> JOB ITEM: Can you reproduce every one of the following records line for line, with no changes?

> INPUT:
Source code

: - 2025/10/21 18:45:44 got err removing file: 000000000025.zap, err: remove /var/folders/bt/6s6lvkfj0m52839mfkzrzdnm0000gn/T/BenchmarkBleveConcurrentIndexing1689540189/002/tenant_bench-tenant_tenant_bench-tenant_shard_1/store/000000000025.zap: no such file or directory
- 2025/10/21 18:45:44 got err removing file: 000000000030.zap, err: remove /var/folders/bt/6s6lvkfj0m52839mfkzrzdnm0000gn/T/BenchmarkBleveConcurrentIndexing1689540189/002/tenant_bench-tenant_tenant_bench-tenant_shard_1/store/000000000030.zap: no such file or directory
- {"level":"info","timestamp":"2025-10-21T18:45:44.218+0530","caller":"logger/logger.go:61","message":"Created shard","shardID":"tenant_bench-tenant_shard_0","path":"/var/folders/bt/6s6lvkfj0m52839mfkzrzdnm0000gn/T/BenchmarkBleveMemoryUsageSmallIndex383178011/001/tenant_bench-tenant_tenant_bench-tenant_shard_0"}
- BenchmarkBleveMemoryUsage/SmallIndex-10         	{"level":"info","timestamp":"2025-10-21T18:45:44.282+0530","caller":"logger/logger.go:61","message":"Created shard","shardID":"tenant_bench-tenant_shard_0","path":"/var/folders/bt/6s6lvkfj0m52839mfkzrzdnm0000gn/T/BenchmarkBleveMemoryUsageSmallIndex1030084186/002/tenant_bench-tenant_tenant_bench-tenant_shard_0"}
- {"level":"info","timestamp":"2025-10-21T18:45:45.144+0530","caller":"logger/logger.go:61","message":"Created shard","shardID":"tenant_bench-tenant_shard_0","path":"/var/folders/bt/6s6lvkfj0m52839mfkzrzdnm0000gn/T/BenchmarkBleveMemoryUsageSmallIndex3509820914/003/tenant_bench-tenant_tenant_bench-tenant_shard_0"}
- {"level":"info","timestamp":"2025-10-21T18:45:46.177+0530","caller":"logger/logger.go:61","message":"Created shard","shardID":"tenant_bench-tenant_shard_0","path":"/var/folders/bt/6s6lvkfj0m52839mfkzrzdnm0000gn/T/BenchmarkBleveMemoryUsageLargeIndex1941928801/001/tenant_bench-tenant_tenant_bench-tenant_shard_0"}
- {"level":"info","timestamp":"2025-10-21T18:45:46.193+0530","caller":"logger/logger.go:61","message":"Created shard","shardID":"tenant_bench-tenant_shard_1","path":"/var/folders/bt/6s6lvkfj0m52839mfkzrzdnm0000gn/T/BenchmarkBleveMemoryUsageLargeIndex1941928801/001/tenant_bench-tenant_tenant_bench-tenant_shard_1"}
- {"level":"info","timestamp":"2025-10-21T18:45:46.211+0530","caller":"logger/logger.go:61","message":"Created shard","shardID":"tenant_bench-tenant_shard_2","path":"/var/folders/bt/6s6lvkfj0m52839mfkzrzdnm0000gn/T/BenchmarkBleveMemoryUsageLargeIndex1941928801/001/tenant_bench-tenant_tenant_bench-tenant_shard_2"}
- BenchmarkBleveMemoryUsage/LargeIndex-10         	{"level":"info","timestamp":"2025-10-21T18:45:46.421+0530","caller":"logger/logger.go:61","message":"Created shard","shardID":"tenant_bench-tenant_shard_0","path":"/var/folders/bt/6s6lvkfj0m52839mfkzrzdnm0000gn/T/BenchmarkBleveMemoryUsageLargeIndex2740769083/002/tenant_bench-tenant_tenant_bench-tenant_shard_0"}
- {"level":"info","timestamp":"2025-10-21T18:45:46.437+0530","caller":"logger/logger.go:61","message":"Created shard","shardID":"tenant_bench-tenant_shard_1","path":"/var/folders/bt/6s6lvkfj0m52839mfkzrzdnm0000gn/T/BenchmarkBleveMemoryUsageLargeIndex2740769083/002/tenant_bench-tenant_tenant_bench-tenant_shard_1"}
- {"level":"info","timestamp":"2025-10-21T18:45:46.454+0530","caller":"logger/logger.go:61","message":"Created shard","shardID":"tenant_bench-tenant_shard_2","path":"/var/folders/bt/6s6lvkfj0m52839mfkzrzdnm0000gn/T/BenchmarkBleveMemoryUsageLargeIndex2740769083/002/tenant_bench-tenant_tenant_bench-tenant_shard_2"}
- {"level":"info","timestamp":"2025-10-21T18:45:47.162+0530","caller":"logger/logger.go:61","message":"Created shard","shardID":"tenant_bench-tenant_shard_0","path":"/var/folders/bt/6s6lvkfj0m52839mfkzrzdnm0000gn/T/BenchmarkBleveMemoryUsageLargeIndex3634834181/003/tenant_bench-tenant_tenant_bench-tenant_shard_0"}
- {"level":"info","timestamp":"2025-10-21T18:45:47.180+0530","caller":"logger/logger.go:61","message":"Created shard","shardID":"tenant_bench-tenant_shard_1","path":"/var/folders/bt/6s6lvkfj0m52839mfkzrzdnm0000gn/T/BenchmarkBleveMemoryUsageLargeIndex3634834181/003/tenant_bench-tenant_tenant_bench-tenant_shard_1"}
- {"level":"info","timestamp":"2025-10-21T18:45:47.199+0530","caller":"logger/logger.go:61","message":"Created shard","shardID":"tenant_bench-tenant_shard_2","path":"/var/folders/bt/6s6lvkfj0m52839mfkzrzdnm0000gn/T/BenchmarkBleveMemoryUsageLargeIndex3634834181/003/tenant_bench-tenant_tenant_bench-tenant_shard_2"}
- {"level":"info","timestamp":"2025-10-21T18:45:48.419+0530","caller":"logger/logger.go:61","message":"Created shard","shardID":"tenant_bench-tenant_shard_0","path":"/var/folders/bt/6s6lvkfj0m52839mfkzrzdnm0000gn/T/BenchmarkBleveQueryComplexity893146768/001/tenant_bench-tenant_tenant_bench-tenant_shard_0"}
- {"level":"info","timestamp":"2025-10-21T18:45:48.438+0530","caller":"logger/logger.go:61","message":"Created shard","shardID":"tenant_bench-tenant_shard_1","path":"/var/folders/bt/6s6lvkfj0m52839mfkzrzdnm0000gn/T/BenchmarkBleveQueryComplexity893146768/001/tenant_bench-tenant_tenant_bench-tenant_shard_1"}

> SOLUTION TO THIS PROBLEM:
Source code

: - 2025/10/21 18:45:44 got err removing file: 000000000025.zap, err: remove /var/folders/bt/6s6lvkfj0m52839mfkzrzdnm0000gn/T/BenchmarkBleveConcurrentIndexing1689540189/002/tenant_bench-tenant_tenant_bench-tenant_shard_1/store/000000000025.zap: no such file or directory
- 2025/10/21 18:45:44 got err removing file: 000000000030.zap, err: remove /var/folders/bt/6s6lvkfj0m52839mfkzrzdnm0000gn/T/BenchmarkBleveConcurrentIndexing1689540189/002/tenant_bench-tenant_tenant_bench-tenant_shard_1/store/000000000030.zap: no such file or directory
- {"level":"info","timestamp":"2025-10-21T18:45:44.218+0530","caller":"logger/logger.go:61","message":"Created shard","shardID":"tenant_bench-tenant_shard_0","path":"/var/folders/bt/6s6lvkfj0m52839mfkzrzdnm0000gn/T/BenchmarkBleveMemoryUsageSmallIndex383178011/001/tenant_bench-tenant_tenant_bench-tenant_shard_0"}
- BenchmarkBleveMemoryUsage/SmallIndex-10         	{"level":"info","timestamp":"2025-10-21T18:45:44.282+0530","caller":"logger/logger.go:61","message":"Created shard","shardID":"tenant_bench-tenant_shard_0","path":"/var/folders/bt/6s6lvkfj0m52839mfkzrzdnm0000gn/T/BenchmarkBleveMemoryUsageSmallIndex1030084186/002/tenant_bench-tenant_tenant_bench-tenant_shard_0"}
- {"level":"info","timestamp":"2025-10-21T18:45:45.144+0530","caller":"logger/logger.go:61","message":"Created shard","shardID":"tenant_bench-tenant_shard_0","path":"/var/folders/bt/6s6lvkfj0m52839mfkzrzdnm0000gn/T/BenchmarkBleveMemoryUsageSmallIndex3509820914/003/tenant_bench-tenant_tenant_bench-tenant_shard_0"}
- {"level":"info","timestamp":"2025-10-21T18:45:46.177+0530","caller":"logger/logger.go:61","message":"Created shard","shardID":"tenant_bench-tenant_shard_0","path":"/var/folders/bt/6s6lvkfj0m52839mfkzrzdnm0000gn/T/BenchmarkBleveMemoryUsageLargeIndex1941928801/001/tenant_bench-tenant_tenant_bench-tenant_shard_0"}
- {"level":"info","timestamp":"2025-10-21T18:45:46.193+0530","caller":"logger/logger.go:61","message":"Created shard","shardID":"tenant_bench-tenant_shard_1","path":"/var/folders/bt/6s6lvkfj0m52839mfkzrzdnm0000gn/T/BenchmarkBleveMemoryUsageLargeIndex1941928801/001/tenant_bench-tenant_tenant_bench-tenant_shard_1"}
- {"level":"info","timestamp":"2025-10-21T18:45:46.211+0530","caller":"logger/logger.go:61","message":"Created shard","shardID":"tenant_bench-tenant_shard_2","path":"/var/folders/bt/6s6lvkfj0m52839mfkzrzdnm0000gn/T/BenchmarkBleveMemoryUsageLargeIndex1941928801/001/tenant_bench-tenant_tenant_bench-tenant_shard_2"}
- BenchmarkBleveMemoryUsage/LargeIndex-10         	{"level":"info","timestamp":"2025-10-21T18:45:46.421+0530","caller":"logger/logger.go:61","message":"Created shard","shardID":"tenant_bench-tenant_shard_0","path":"/var/folders/bt/6s6lvkfj0m52839mfkzrzdnm0000gn/T/BenchmarkBleveMemoryUsageLargeIndex2740769083/002/tenant_bench-tenant_tenant_bench-tenant_shard_0"}
- {"level":"info","timestamp":"2025-10-21T18:45:46.437+0530","caller":"logger/logger.go:61","message":"Created shard","shardID":"tenant_bench-tenant_shard_1","path":"/var/folders/bt/6s6lvkfj0m52839mfkzrzdnm0000gn/T/BenchmarkBleveMemoryUsageLargeIndex2740769083/002/tenant_bench-tenant_tenant_bench-tenant_shard_1"}
- {"level":"info","timestamp":"2025-10-21T18:45:46.454+0530","caller":"logger/logger.go:61","message":"Created shard","shardID":"tenant_bench-tenant_shard_2","path":"/var/folders/bt/6s6lvkfj0m52839mfkzrzdnm0000gn/T/BenchmarkBleveMemoryUsageLargeIndex2740769083/002/tenant_bench-tenant_tenant_bench-tenant_shard_2"}
- {"level":"info","timestamp":"2025-10-21T18:45:47.162+0530","caller":"logger/logger.go:61","message":"Created shard","shardID":"tenant_bench-tenant_shard_0","path":"/var/folders/bt/6s6lvkfj0m52839mfkzrzdnm0000gn/T/BenchmarkBleveMemoryUsageLargeIndex3634834181/003/tenant_bench-tenant_tenant_bench-tenant_shard_0"}
- {"level":"info","timestamp":"2025-10-21T18:45:47.180+0530","caller":"logger/logger.go:61","message":"Created shard","shardID":"tenant_bench-tenant_shard_1","path":"/var/folders/bt/6s6lvkfj0m52839mfkzrzdnm0000gn/T/BenchmarkBleveMemoryUsageLargeIndex3634834181/003/tenant_bench-tenant_tenant_bench-tenant_shard_1"}
- {"level":"info","timestamp":"2025-10-21T18:45:47.199+0530","caller":"logger/logger.go:61","message":"Created shard","shardID":"tenant_bench-tenant_shard_2","path":"/var/folders/bt/6s6lvkfj0m52839mfkzrzdnm0000gn/T/BenchmarkBleveMemoryUsageLargeIndex3634834181/003/tenant_bench-tenant_tenant_bench-tenant_shard_2"}
- {"level":"info","timestamp":"2025-10-21T18:45:48.419+0530","caller":"logger/logger.go:61","message":"Created shard","shardID":"tenant_bench-tenant_shard_0","path":"/var/folders/bt/6s6lvkfj0m52839mfkzrzdnm0000gn/T/BenchmarkBleveQueryComplexity893146768/001/tenant_bench-tenant_tenant_bench-tenant_shard_0"}
- {"level":"info","timestamp":"2025-10-21T18:45:48.438+0530","caller":"logger/logger.go:61","message":"Created shard","shardID":"tenant_bench-tenant_shard_1","path":"/var/folders/bt/6s6lvkfj0m52839mfkzrzdnm0000gn/T/BenchmarkBleveQueryComplexity893146768/001/tenant_bench-tenant_tenant_bench-tenant_shard_1"}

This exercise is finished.